Where we left the dinghy on the beach, (near a bar called Pancho’s) there were a few one-umbrella food and drink stands and something of a local community, with dogs, who looked after things, including us. A near-toothless older (I hope) gent explained to me that those little jellyfish and plants would die and rot and fertilize the eggs of things that were growing in the sand and that “a different intelligence was at work than this one”, waving his hand dismissively toward the high-rises. I thought he summed up the algal bloom versus development scenario pretty nicely. Also ‘they’ say that when the bloom is over, the water is super-clear and clean. Maybe the Semana Santa tourists will be blessed.
Then we did our part for the local economy by attending the clavadistas, and eating in the restaurant while doing so, mainly so we could sit in the shade. The divers have been on several ‘extreme sport’ shows, the Hotel Mirador featured in an Elvis Presley movie, and the celebrities of the Jet Set and more modern eras have made appearances throughout the years since the first dives in 1937. Or at least PR people sent photos. Aside from Roy Rogers and Trigger both signing the wall, here’s the one I liked best.
And now, ladies and gentlemen, the divers.
They ‘commute’ to the job site by jumping into the water from the observation terrace, swimming across, and climbing up the rock face to the shrine. Some, not all, pay obeisance to the Virgen.

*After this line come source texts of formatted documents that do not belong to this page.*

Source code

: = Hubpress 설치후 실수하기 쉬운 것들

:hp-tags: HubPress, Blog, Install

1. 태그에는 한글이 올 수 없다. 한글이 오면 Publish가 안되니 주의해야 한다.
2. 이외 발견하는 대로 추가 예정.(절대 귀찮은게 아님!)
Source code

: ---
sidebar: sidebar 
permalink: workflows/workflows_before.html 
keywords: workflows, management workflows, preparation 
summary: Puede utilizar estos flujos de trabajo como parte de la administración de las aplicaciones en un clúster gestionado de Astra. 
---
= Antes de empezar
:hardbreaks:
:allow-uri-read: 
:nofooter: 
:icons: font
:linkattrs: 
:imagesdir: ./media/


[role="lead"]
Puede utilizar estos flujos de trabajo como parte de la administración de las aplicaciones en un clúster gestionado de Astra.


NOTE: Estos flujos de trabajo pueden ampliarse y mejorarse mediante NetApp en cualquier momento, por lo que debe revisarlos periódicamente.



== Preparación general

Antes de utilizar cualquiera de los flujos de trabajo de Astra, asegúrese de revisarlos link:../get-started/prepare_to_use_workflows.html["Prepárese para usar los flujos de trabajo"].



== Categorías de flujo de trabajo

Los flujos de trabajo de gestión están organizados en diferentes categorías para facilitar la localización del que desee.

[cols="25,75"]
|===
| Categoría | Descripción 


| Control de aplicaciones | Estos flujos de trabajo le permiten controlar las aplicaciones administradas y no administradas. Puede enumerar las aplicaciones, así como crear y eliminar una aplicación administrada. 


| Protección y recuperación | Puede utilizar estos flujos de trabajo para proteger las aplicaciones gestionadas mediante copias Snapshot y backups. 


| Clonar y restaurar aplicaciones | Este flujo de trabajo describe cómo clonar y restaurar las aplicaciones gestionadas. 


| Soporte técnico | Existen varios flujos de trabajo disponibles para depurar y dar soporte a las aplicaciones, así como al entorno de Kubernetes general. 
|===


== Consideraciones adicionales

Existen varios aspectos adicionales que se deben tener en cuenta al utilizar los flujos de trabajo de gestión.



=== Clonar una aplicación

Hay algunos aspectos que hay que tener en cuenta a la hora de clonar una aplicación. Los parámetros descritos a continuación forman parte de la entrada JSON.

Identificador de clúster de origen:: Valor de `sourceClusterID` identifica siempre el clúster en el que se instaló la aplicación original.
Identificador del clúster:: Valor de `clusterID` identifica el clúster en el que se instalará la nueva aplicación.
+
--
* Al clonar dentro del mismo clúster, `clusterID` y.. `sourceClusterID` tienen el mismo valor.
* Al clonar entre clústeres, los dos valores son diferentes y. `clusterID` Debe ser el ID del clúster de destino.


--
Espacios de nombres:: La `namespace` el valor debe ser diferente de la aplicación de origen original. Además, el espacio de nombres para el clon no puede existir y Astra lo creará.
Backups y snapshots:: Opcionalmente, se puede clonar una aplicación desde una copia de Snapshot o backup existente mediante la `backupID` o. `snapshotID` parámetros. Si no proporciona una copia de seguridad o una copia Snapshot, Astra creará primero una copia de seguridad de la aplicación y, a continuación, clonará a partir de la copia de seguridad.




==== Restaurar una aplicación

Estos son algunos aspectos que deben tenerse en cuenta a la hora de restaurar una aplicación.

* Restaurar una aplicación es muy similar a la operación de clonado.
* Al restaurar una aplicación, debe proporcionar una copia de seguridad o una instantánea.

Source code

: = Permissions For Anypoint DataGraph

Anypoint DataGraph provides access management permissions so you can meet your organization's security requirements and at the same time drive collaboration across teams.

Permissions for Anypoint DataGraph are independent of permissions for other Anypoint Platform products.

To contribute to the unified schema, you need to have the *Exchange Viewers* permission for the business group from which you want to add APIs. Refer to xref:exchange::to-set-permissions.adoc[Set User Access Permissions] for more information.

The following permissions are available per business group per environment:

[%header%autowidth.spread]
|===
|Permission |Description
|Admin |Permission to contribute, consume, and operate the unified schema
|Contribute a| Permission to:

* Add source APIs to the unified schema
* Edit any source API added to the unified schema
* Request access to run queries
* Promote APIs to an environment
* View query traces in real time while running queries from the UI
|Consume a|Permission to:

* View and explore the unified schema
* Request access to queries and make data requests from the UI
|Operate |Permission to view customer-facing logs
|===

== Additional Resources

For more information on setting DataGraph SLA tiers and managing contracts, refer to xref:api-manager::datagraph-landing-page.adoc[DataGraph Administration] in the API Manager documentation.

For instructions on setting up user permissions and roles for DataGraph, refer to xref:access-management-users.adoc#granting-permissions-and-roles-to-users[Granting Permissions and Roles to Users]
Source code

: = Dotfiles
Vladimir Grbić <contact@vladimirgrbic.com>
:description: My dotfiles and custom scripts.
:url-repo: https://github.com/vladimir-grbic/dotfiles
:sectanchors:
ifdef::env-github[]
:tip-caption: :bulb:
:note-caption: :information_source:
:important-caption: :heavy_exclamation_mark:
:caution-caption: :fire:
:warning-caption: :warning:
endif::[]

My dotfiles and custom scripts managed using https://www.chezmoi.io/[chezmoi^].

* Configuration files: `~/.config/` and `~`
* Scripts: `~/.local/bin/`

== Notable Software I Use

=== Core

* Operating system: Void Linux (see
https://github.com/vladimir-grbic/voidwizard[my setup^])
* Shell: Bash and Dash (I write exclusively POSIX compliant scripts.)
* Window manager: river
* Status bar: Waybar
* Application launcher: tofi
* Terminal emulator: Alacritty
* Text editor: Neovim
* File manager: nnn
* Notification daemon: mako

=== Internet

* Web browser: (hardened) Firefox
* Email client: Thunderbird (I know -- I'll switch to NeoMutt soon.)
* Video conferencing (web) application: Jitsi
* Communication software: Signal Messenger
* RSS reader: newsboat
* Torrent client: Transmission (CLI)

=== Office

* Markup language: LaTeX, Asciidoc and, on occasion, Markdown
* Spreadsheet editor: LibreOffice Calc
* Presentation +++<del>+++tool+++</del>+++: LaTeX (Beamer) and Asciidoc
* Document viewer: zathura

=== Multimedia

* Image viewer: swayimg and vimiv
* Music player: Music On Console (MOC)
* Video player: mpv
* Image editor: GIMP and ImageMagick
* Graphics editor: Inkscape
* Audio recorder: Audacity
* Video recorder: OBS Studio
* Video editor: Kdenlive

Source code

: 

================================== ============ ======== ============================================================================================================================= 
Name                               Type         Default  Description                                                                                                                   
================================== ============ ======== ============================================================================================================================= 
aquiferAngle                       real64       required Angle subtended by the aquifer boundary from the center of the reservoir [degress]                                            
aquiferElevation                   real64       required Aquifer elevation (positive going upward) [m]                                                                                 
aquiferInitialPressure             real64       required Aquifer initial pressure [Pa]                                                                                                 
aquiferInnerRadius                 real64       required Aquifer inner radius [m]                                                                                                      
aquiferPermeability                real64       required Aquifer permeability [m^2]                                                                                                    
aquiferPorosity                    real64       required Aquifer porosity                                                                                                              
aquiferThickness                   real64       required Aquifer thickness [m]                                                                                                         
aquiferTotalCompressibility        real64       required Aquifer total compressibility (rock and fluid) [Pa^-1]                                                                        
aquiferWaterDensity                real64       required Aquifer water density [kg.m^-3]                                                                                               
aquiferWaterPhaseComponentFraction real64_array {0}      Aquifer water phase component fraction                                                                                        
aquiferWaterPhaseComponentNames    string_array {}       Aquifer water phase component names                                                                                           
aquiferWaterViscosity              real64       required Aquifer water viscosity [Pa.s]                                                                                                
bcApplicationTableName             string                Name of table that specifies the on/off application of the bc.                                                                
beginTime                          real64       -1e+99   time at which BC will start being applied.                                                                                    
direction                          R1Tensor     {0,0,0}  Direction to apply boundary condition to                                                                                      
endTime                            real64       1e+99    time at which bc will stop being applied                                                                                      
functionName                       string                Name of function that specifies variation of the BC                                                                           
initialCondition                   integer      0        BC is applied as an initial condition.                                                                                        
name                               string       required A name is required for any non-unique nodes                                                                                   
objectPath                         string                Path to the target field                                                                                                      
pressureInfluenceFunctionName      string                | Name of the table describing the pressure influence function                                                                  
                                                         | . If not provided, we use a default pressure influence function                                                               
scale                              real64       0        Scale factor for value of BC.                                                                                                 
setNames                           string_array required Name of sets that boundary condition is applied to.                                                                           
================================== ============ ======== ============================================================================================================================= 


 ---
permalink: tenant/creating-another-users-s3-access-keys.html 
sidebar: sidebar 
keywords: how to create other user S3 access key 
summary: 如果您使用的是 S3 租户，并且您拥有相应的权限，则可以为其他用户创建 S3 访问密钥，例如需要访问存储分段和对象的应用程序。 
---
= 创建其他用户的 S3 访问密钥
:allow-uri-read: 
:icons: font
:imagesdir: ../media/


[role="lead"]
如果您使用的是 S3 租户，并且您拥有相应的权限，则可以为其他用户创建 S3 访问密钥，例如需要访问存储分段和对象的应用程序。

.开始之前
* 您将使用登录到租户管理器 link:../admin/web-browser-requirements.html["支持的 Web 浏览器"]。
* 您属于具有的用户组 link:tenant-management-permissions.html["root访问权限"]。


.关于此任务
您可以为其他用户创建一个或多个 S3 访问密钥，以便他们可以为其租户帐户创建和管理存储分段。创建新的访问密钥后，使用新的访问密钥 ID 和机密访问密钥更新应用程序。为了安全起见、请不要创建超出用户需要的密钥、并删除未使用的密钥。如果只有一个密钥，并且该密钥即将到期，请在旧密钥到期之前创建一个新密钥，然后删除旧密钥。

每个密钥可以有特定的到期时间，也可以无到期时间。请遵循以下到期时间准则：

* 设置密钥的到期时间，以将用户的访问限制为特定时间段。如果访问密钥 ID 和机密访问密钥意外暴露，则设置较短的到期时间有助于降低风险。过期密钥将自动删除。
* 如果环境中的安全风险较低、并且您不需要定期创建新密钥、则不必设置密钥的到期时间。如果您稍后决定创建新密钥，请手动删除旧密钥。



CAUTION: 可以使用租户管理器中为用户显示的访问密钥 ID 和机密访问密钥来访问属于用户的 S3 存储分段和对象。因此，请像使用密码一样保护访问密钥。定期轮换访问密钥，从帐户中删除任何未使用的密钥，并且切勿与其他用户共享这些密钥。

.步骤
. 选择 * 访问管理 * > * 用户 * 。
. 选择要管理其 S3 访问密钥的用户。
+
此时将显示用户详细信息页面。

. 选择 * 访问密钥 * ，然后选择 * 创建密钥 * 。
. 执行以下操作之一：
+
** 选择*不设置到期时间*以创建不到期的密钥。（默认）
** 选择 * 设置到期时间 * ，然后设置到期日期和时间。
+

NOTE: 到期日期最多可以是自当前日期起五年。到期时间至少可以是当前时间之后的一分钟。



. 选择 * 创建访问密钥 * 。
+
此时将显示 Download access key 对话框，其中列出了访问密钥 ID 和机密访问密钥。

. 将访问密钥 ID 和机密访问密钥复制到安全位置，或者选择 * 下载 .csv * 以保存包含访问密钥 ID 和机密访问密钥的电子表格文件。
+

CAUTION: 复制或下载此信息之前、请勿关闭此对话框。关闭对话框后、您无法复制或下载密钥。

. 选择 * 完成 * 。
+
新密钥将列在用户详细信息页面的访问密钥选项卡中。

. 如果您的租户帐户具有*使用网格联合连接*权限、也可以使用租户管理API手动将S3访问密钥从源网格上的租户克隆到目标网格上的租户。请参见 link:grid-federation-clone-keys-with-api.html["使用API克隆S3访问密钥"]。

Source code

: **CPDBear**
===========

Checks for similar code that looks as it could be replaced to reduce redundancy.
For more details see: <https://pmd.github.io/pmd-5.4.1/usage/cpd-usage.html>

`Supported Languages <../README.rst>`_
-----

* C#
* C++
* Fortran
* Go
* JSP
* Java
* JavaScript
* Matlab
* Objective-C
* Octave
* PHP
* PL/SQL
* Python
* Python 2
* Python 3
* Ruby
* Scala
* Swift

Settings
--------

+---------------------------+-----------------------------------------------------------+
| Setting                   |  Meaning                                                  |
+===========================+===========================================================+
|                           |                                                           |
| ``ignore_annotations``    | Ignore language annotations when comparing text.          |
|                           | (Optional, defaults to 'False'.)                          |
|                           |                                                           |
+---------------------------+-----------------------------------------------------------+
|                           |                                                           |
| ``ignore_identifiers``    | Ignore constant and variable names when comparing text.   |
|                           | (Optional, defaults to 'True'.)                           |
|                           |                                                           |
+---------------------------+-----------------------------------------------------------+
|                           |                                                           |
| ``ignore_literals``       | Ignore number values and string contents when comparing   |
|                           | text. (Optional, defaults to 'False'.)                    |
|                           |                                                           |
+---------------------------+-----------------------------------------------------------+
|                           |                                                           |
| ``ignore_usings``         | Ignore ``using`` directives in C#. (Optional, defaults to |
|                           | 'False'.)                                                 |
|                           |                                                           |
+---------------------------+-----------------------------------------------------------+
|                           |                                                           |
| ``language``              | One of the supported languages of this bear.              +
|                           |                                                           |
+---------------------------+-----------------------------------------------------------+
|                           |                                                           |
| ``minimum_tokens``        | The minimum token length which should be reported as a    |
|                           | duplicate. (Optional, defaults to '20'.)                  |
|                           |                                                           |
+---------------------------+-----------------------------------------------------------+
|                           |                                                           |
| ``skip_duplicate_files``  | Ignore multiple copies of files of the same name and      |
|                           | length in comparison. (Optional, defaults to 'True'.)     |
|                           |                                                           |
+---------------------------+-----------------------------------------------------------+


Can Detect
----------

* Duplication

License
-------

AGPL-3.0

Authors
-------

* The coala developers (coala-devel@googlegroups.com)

The top height, by the shrine, is 125 feet, and the average water depth is only 12 feet deep, so they wait for an incoming surge of water. And as you can see, the ‘out’ from the cliff is at least as important as the ‘down’.
Believe it or not, no diver has died, although there have been injuries mainly related to miscalculated approaches to the water. And we noticed that a diver always waited at the bottom, moving in several times to clear away bits of debris from the landing zone. Luckily the algal bloom wasn’t in this area, although a patch was visible offshore. We heard that there is a 12-year old girl starting to dive, but didn’t see her.
When they finish, the divers sell t-shirts and mingle with the visitors. I wish I had been better prepared financially when I found them waiting for us as we emerged from the restaurant.
There is one show during the day, and four in the evening, with flaming torches. I’m really glad I went, but I’ll probably wake up in the night feeling vertiginous!
We walked down the hill to the old center, the Zocalo, where we found a nice church and a plaza under shady trees with a dozen shoe-shine booths spaced beneath them.
We probably should have taken a walk through the market with a very pleasant older man named Tony, but our next mission was the museum at the fort of San Diego.
It’s a well-done museum, (extra points for reader boards in English). Turns out Acapulco Bay has been a shelter and a destination ever since the Spanish first came here. Not such a surprise, really, since there are precious few good harbors along this coast, but I was unaware of the scope of Spain’s trade with the Philippines, in terms of ships, cargo and the hundreds of years it continued.
It took these ships nearly 100 days (departing for Manila in March or April) to go west, and 180 to return (departing July or August), for those that made it past the bad weather and pirate attacks.
Winding up our day, we walked back a ways along the beach-side road as it slowly turned into a seaside restaurant and shopping zone. A bonus was seeing a US chain that sold a brand of shampoo I like. Such are the smaller pleasures of travel.
I hope the friendly folks of Acapulco get lots of tourists for Semana Santa, and beyond, and I hope the visitors have as entertaining a time as we had there.